I want to use one of “tourchvision” models in a regression problem where the output is a binary vector of size 64. One option to do this is by replacing the classification layer with a regression layer. As I want to leave the model intact, I am thinking to do it as follows:

...
import torch.nn.functional as F
...
model= get_model('vgg16', num_classes = 64, ....)
...
for batch_idx, (data, target) in enumerate(train_loader):
data, target = data.to(device), target.to(device)
optimizer.zero_grad()
output = model(data)
output_as_regressor = F.sigmoid(output, dim=1)
loss += criterion(output_as_regressor, target).item() # criterion = nn.CrossEntropyLoss()
...
...

Should I use binary_cross_entropy_with_logits or binary_cross_entropy instead of CrossEntropyLoss?
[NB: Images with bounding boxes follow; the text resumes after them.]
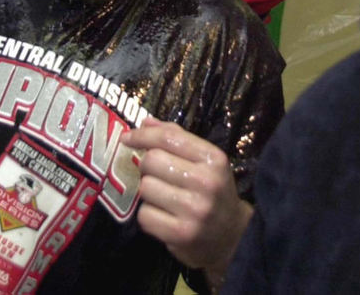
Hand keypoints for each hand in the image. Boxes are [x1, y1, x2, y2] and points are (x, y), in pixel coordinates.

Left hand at [121, 118, 251, 281]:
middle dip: (146, 166)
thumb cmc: (214, 192)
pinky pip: (144, 215)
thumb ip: (177, 138)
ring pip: (145, 188)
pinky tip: (163, 216)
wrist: (232, 236)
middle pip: (151, 161)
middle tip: (155, 174)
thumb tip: (145, 123)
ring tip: (163, 197)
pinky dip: (148, 214)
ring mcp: (194, 210)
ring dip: (148, 192)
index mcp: (212, 158)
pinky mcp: (181, 234)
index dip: (142, 135)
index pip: (168, 137)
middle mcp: (206, 182)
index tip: (127, 137)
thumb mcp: (205, 161)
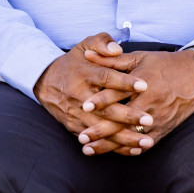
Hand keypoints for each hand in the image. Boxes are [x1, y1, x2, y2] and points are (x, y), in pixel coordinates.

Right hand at [35, 34, 153, 156]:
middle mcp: (79, 95)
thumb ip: (100, 42)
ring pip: (102, 128)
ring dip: (124, 137)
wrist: (44, 81)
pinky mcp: (74, 126)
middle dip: (128, 116)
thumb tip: (117, 49)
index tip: (145, 85)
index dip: (124, 82)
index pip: (105, 78)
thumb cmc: (72, 63)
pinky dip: (113, 146)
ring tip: (146, 141)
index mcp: (83, 74)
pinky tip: (132, 150)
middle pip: (105, 108)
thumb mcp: (83, 46)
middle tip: (149, 119)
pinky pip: (95, 139)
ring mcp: (76, 113)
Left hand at [78, 49, 193, 148]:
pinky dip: (131, 149)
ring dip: (111, 145)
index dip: (101, 100)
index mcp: (143, 84)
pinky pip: (147, 143)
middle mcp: (151, 103)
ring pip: (132, 136)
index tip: (84, 106)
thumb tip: (87, 55)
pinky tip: (115, 153)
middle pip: (123, 121)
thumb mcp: (139, 57)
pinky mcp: (166, 128)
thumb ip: (111, 60)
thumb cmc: (166, 64)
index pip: (119, 94)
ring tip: (91, 150)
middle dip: (101, 131)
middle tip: (82, 138)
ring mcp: (159, 118)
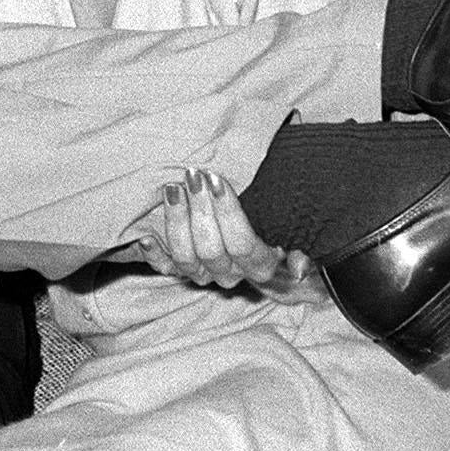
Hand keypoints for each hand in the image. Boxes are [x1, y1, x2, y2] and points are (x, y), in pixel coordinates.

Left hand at [134, 169, 321, 298]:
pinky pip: (163, 269)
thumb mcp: (297, 238)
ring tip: (172, 188)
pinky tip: (145, 235)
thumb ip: (303, 253)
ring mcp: (202, 275)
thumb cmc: (277, 230)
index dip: (229, 214)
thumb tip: (299, 268)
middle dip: (200, 210)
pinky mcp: (179, 272)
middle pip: (211, 250)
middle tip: (193, 175)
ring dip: (176, 222)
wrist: (257, 252)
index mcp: (260, 266)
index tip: (218, 179)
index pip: (243, 245)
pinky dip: (153, 254)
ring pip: (185, 259)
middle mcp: (229, 274)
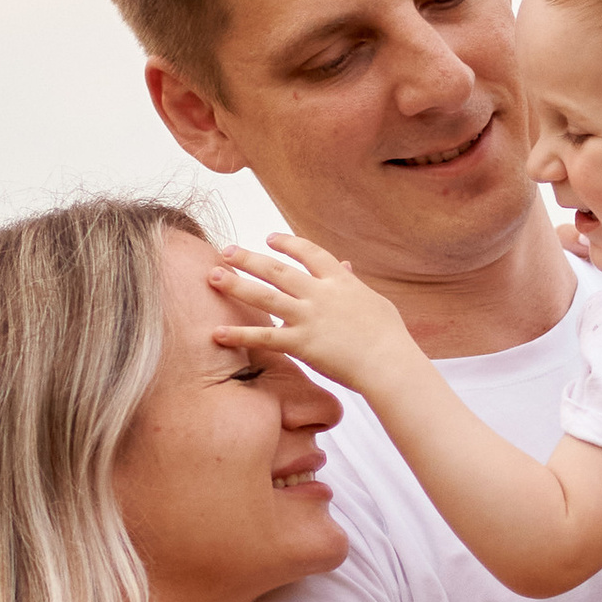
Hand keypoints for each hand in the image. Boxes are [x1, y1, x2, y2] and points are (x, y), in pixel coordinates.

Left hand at [211, 232, 414, 395]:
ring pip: (265, 295)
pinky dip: (239, 334)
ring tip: (212, 276)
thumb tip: (347, 267)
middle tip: (225, 251)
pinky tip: (217, 332)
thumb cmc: (389, 335)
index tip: (270, 238)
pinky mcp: (301, 343)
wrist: (389, 362)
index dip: (288, 243)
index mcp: (339, 281)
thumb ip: (353, 283)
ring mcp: (308, 317)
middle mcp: (319, 294)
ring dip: (236, 284)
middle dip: (249, 258)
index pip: (309, 253)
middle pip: (277, 269)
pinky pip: (264, 337)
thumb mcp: (373, 301)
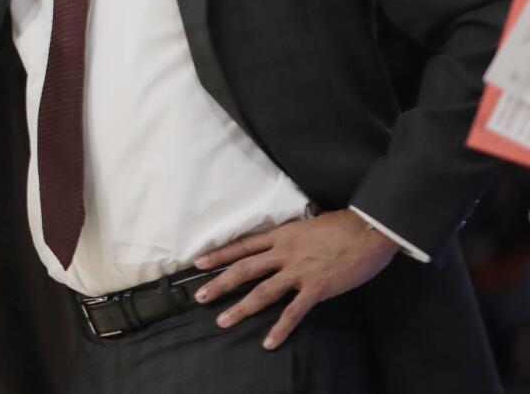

Haven’t tried it yet and not sure if I am missing something; and, would appreciate hearing any thoughts on it.

Could you explain a bit about your target?
If you apply F.sigmoid, you should use BCELoss instead of BCEWithLogitsLoss.
Are your targets in the range [0, 1]? The sigmoid makes it quite hard for your model to predict values close to 0 and 1. So you could check MSELoss instead and see, if it’s better suited for your problem.

The target is a binary vector, for example, [1, 0, 0, 0, 1, 0, 1, 1,...,0] (length 64).
I think it is possible to use rounding on the final outputs to force them to either 0 or 1.
So, I will try sigmoid + MSELoss.

I think this is not a problem of using model in torchvision. What you want seems like to use the model to output binary vector, instead of the original output you get from the model directly.

Firstly, you need to have your own method of getting 0 or 1 based on the output of the model, like if the model output [-2.3, 4.4, 2.0, -0.8], you need to specify what binary it should output. Like for conventional softmax method for single-label task, they select the maximum to be 1 and all others 0.

Then, you have your output of the original model, which is not binary, and the target binary value, and (maybe?) you can extend the definition of cross entropy to multi-label task (where the target is not a single 1 binary vector).

Well, if your target is (either 0 or 1) and one sample might have multiple ones, I think it’s a multi-label classification task, but please correct me, if I’m wrong.

If that’s the case, you can apply sigmoid on your output, making it possible to output several classes for each sample, and use BCELoss.

One aim of the question is related to adding a regressor on-top of a classifier model; and if this is possible, it will help a lot of people who are dealing with such problems.
The problem I presented is one example. For a binary vector of size 512, there are 2^512 different/possible states depending on the binary entries, right?

I will use sigmoid + BCELoss and see how it goes.

@deJQK using sigmoid, the output will be bounded in the range [0, 1]. A simple rounding, thus, will do.